I have a question concerning log handling/exporting when using the ray operator.
I think some pretty common use case is to export logs form a cluster and monitor it in some stack like e.g. elk.
Do you had already some thoughts on how something like this can be achieved?
As far as I know there are some tools which are e.g able to collect the logs if they are written to the console. So if inside the cluster some process like tail would run to grep the output of logs that might already be a way for achieving this.
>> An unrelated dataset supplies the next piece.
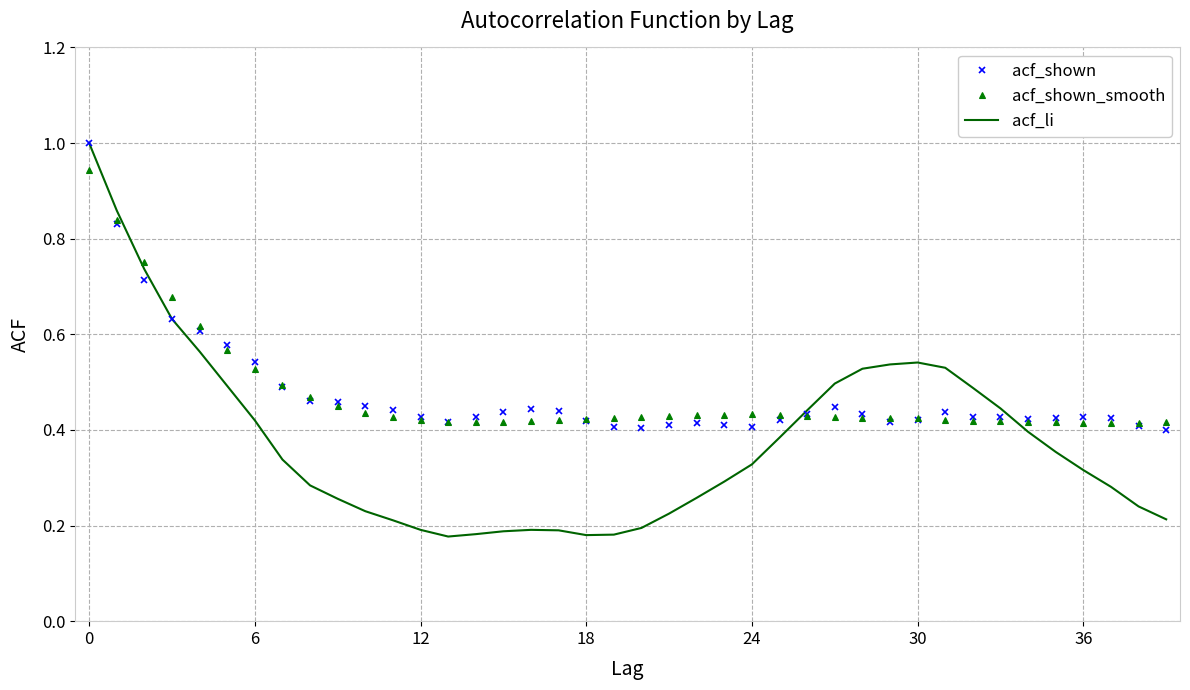

Which series has the largest range (max minus min)?

acf_li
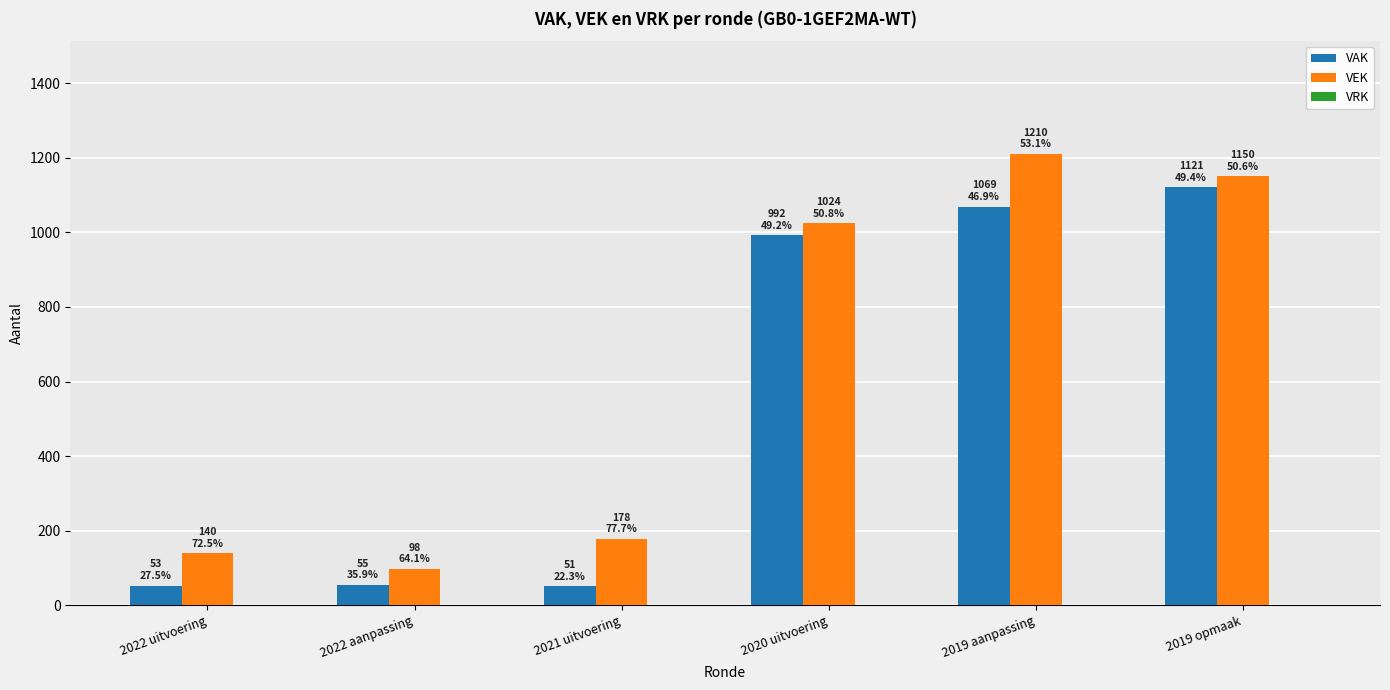

What is the greatest value displayed?

1210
However it would need to be enabled when using the operator, right?
Hi Tanja, for concrete example, here one of my sample cluster’s configuration:
Promtail configmap
apiVersion: v1
kind: ConfigMap
metadata:
namespace: ray
name: ray-promtail-config
data:
promtail.yaml: |
clients:
- url: http://loki:3100/loki/api/v1/push
scrape_configs:
- job_name: ray
static_configs:
- labels:
job: ray
__path__: /tmp/ray/session_latest/logs/*.*
and the relevant part of RayCluster
apiVersion: cluster.ray.io/v1
kind: RayCluster
metadata:
name: simon-dev-serve-cluster
spec:
headPodType: head-node
podTypes:
- name: head-node
podConfig:
apiVersion: v1
kind: Pod
metadata:
generateName: simon-cluster-ray-head-
annotations:
prometheus.io/scrape: 'true'
prometheus.io/port: "8080"
spec:
restartPolicy: Never
...
containers:
- name: ray-node
imagePullPolicy: Always
image: gcr.io/loyal-oath-286321/serve_app
command: ["/bin/bash", "-c", "--"]
args: ['trap : TERM INT; sleep infinity & wait;']
ports:
- containerPort: 6379 # Redis port
- containerPort: 10001 # Used by Ray Client
- containerPort: 8265 # Used by Ray Dashboard
- containerPort: 8000 # Used by Ray Serve
volumeMounts:
...
- name: promtail
image: grafana/promtail
imagePullPolicy: Always
args:
- -config.file=/etc/promtail/promtail.yaml
volumeMounts:
- name: persistent-storage
mountPath: /tmp
readOnly: true
- name: promtail-config
mountPath: /etc/promtail
- name: worker-node
... # same promtail container
And then I just setup the loki stack with helm chart. I think you can also directly setup fluentd/fluentbit in similar way, as long as it’s getting logs from /tmp/ray/session_latest/logs.